Папиков хотел сам проделать первичную хирургическую обработку, но дала себя знать контузия. У него появился небольшой тремор кисти правой руки. Папиков поручил работу молодому дежурному хирургу, находившемуся здесь же, в операционной.

– Давайте, лейтенант, а я буду вам ассистировать, – серьезно сказал Папиков.
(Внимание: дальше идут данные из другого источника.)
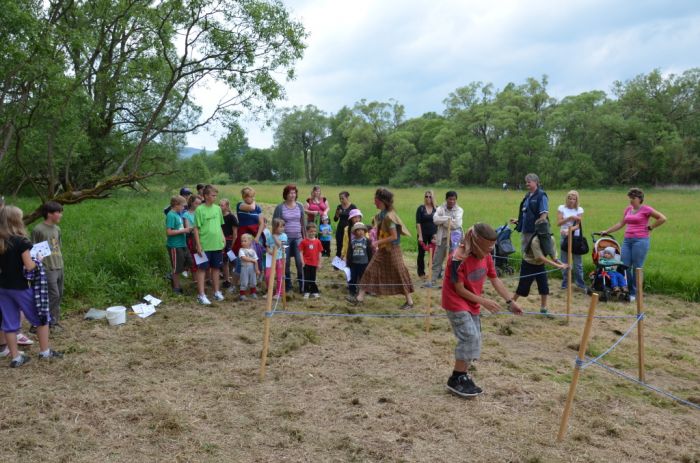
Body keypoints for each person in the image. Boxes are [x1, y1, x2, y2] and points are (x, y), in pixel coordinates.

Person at [442, 223, 523, 397]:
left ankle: (462, 375)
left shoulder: (486, 256)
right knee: (469, 336)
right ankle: (456, 378)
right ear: (476, 242)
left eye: (491, 248)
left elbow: (495, 280)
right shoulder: (457, 258)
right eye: (487, 248)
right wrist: (484, 301)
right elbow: (459, 289)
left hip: (472, 302)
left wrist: (510, 301)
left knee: (476, 338)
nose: (489, 251)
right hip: (455, 301)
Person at [0, 205, 63, 367]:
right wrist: (38, 259)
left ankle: (15, 357)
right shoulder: (21, 242)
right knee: (42, 318)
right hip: (22, 287)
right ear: (16, 221)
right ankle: (45, 352)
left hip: (4, 288)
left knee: (9, 323)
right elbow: (29, 267)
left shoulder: (1, 241)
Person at [348, 188, 414, 309]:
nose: (374, 202)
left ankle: (409, 302)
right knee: (370, 269)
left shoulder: (390, 217)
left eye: (376, 200)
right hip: (383, 249)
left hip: (393, 249)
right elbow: (377, 227)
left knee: (399, 273)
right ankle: (359, 298)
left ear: (381, 201)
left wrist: (377, 242)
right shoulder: (381, 215)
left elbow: (394, 236)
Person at [600, 188, 667, 301]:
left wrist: (651, 227)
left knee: (637, 267)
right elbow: (621, 223)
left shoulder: (646, 209)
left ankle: (634, 293)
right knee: (625, 266)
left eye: (633, 198)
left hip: (640, 241)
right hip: (627, 240)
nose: (631, 200)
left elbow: (663, 218)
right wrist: (607, 231)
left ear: (640, 199)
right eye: (630, 198)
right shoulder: (628, 209)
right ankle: (628, 289)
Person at [511, 218, 567, 314]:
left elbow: (553, 256)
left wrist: (562, 264)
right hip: (528, 264)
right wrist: (556, 265)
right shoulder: (535, 240)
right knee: (523, 287)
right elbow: (540, 257)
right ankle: (512, 302)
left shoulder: (551, 239)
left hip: (540, 266)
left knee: (544, 287)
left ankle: (543, 308)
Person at [30, 201, 66, 331]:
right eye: (58, 212)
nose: (61, 215)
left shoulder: (57, 229)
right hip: (47, 268)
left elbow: (58, 247)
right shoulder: (38, 230)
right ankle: (40, 323)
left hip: (59, 266)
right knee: (52, 295)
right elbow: (32, 251)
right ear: (50, 214)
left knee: (59, 294)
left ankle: (53, 321)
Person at [193, 185, 226, 305]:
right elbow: (196, 229)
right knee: (202, 269)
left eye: (216, 195)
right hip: (204, 245)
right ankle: (201, 295)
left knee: (216, 268)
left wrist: (222, 238)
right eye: (213, 195)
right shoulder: (199, 210)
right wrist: (198, 245)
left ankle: (216, 292)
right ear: (205, 196)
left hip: (217, 244)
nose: (215, 197)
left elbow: (220, 225)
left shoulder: (217, 209)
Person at [273, 184, 307, 293]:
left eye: (294, 193)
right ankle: (288, 286)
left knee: (300, 261)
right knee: (285, 262)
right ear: (286, 194)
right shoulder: (280, 207)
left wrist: (305, 238)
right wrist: (275, 238)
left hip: (298, 238)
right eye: (290, 193)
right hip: (284, 239)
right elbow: (275, 223)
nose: (292, 195)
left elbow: (303, 223)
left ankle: (302, 285)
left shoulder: (300, 206)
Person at [427, 191, 463, 288]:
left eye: (454, 199)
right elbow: (435, 220)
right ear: (446, 199)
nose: (452, 201)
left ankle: (449, 283)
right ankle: (432, 280)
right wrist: (449, 219)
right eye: (450, 199)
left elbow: (457, 224)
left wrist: (442, 221)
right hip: (442, 237)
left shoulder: (459, 210)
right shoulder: (440, 208)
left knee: (453, 260)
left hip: (454, 238)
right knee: (437, 259)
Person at [556, 190, 586, 291]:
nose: (571, 200)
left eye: (574, 199)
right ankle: (565, 283)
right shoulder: (561, 208)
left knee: (577, 263)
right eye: (570, 198)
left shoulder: (579, 209)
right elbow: (559, 223)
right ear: (567, 198)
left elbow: (578, 225)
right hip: (564, 237)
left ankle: (580, 284)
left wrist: (569, 231)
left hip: (576, 238)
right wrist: (569, 218)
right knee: (564, 261)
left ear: (577, 200)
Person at [512, 173, 549, 253]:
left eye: (529, 182)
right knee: (525, 252)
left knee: (535, 253)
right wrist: (519, 220)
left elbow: (544, 215)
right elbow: (527, 212)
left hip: (535, 232)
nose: (527, 184)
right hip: (525, 230)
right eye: (526, 182)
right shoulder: (527, 195)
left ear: (536, 182)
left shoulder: (541, 195)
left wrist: (539, 231)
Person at [165, 195, 192, 294]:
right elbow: (169, 232)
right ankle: (176, 288)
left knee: (189, 262)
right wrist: (184, 230)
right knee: (177, 268)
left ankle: (172, 277)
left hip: (182, 244)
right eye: (182, 206)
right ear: (176, 205)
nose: (184, 208)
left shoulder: (177, 214)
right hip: (175, 246)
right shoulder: (171, 215)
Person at [347, 222, 372, 297]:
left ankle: (365, 290)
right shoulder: (352, 241)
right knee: (353, 277)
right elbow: (349, 252)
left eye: (362, 230)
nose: (361, 232)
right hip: (354, 263)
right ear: (354, 232)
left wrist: (370, 262)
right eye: (358, 230)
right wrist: (349, 262)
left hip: (364, 263)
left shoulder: (367, 241)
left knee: (363, 277)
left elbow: (369, 252)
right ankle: (352, 290)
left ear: (364, 231)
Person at [415, 189, 436, 279]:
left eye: (430, 196)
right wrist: (420, 235)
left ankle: (432, 271)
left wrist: (436, 235)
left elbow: (439, 223)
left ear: (433, 197)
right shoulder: (421, 208)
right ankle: (421, 272)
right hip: (422, 234)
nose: (428, 198)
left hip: (433, 235)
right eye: (426, 196)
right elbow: (418, 223)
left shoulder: (437, 209)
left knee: (433, 254)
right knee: (421, 253)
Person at [264, 218, 287, 297]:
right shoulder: (270, 236)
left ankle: (279, 293)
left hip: (280, 258)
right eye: (280, 227)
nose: (282, 228)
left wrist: (275, 237)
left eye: (283, 226)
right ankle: (269, 291)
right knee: (268, 276)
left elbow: (280, 245)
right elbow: (267, 246)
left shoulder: (284, 236)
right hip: (270, 259)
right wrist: (269, 251)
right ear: (274, 227)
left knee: (279, 276)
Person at [300, 223, 323, 298]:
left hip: (314, 263)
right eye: (311, 231)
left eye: (314, 231)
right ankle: (306, 291)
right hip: (306, 263)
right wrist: (302, 261)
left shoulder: (318, 242)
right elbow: (301, 252)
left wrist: (319, 263)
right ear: (307, 231)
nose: (312, 233)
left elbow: (320, 253)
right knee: (306, 277)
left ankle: (314, 291)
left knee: (313, 278)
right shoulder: (304, 241)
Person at [220, 198, 239, 290]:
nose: (220, 207)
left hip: (230, 242)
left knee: (234, 261)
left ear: (227, 206)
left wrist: (232, 245)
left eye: (222, 205)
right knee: (224, 262)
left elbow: (235, 233)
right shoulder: (218, 216)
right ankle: (226, 280)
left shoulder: (231, 217)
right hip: (221, 242)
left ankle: (238, 279)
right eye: (219, 205)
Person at [333, 191, 357, 259]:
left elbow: (357, 217)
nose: (341, 200)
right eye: (340, 198)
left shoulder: (353, 206)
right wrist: (337, 214)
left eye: (342, 198)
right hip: (340, 228)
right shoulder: (339, 206)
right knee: (339, 245)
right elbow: (335, 219)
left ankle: (349, 262)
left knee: (349, 245)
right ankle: (337, 264)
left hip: (349, 229)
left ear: (347, 198)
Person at [237, 234, 259, 301]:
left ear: (250, 242)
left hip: (252, 268)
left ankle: (253, 292)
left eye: (245, 241)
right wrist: (252, 260)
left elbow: (256, 261)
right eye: (242, 241)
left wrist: (257, 269)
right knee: (244, 280)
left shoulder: (253, 251)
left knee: (253, 280)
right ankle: (242, 294)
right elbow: (243, 258)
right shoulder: (241, 250)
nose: (243, 242)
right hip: (245, 267)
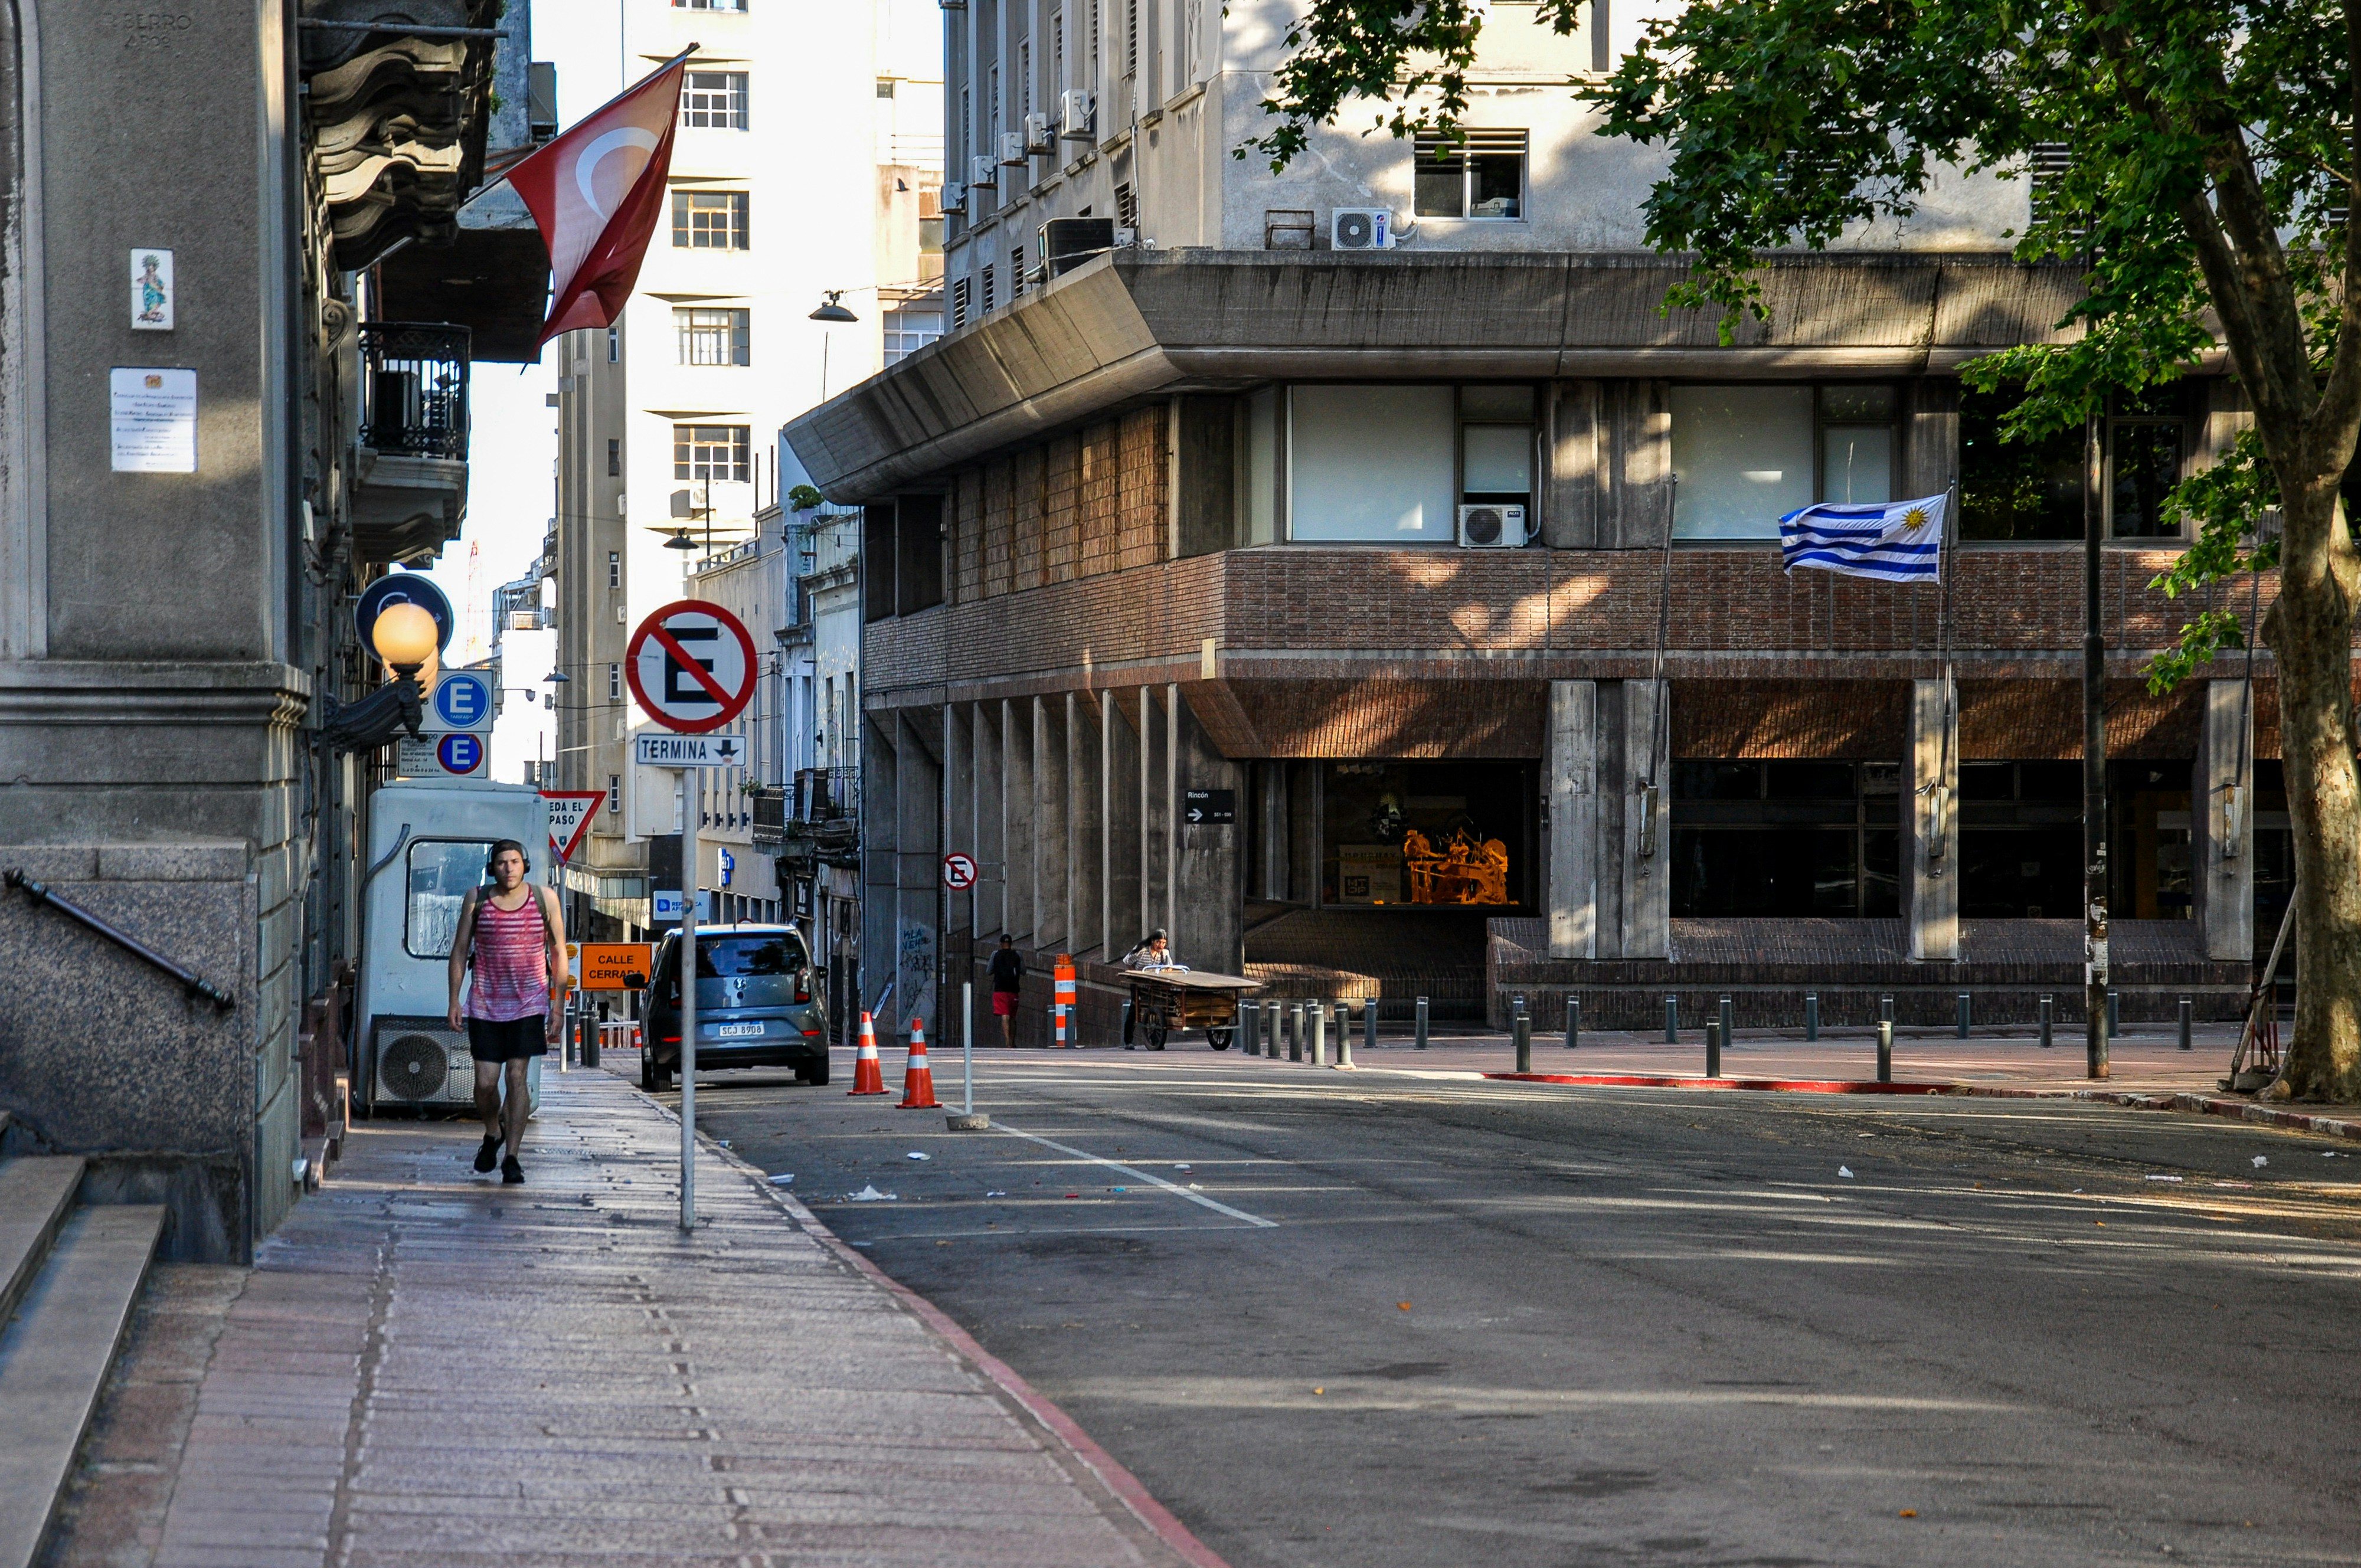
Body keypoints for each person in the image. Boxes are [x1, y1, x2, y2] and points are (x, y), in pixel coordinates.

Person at [446, 840, 567, 1184]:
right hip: (485, 1004)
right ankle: (492, 1132)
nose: (508, 868)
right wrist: (455, 999)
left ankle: (512, 1157)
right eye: (501, 862)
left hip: (529, 1003)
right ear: (492, 868)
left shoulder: (545, 899)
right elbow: (459, 951)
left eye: (514, 862)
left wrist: (557, 1005)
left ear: (524, 865)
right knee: (485, 1084)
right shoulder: (478, 899)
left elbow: (559, 951)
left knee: (517, 1077)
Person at [988, 933, 1025, 1046]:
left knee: (1005, 1015)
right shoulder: (1018, 955)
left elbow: (988, 971)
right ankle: (1013, 1042)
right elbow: (1024, 971)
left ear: (1000, 944)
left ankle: (1007, 1042)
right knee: (1013, 1016)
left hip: (1000, 990)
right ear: (1011, 944)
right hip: (1013, 990)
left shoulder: (995, 954)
– Ничего себе! – усмехнулся чернявый лейтенант. – Это я детям и внукам расскажу!

Лейтенант обколол рану новокаином, иссек все края до максимальной глубины, обработал фурацилином, смочил края йодом и начал шить. В это время Папикова вызвали к начальнику госпиталя.

Дежурный хирург послойно сшил кетгутом[7] мышечные ткани, шелковыми нитками – кожную ткань, в нижнюю оконечность раны ввел турунду[8], а затем наложил рыхлую повязку из марли, ваты и бинтов так, чтобы содержимое раны отходило и впитывалось как можно быстрее и свободнее.

Утром следующего дня, еще до обхода, Папиков навестил Александру и сказал, что у него есть время сделать ей перевязку.

– Бог с вами, товарищ полковник, это не ваша работа!

– Ладно, – согласился Папиков, – тогда я пришлю того же врача, что был вчера.

Лейтенант, делавший перевязку, на этот раз не поставил турунду. Ему показалось, что все чисто. С медиками так нередко бывает: когда дело касается лечения их самих, то на ровном месте все вдруг пойдет наперекосяк и навыворот. Именно так случилось и с Александрой. К вечеру пятого дня у нее подскочила температура до 39,2 и появилась боль в ране. Александра не стала никого тревожить, решив, что к утру все образуется. К утру температура действительно снизилась, но боль в ране усилилась, стала почти нестерпимой. Она сказала об этом Папикову, который, как всегда, забежал ее проведать.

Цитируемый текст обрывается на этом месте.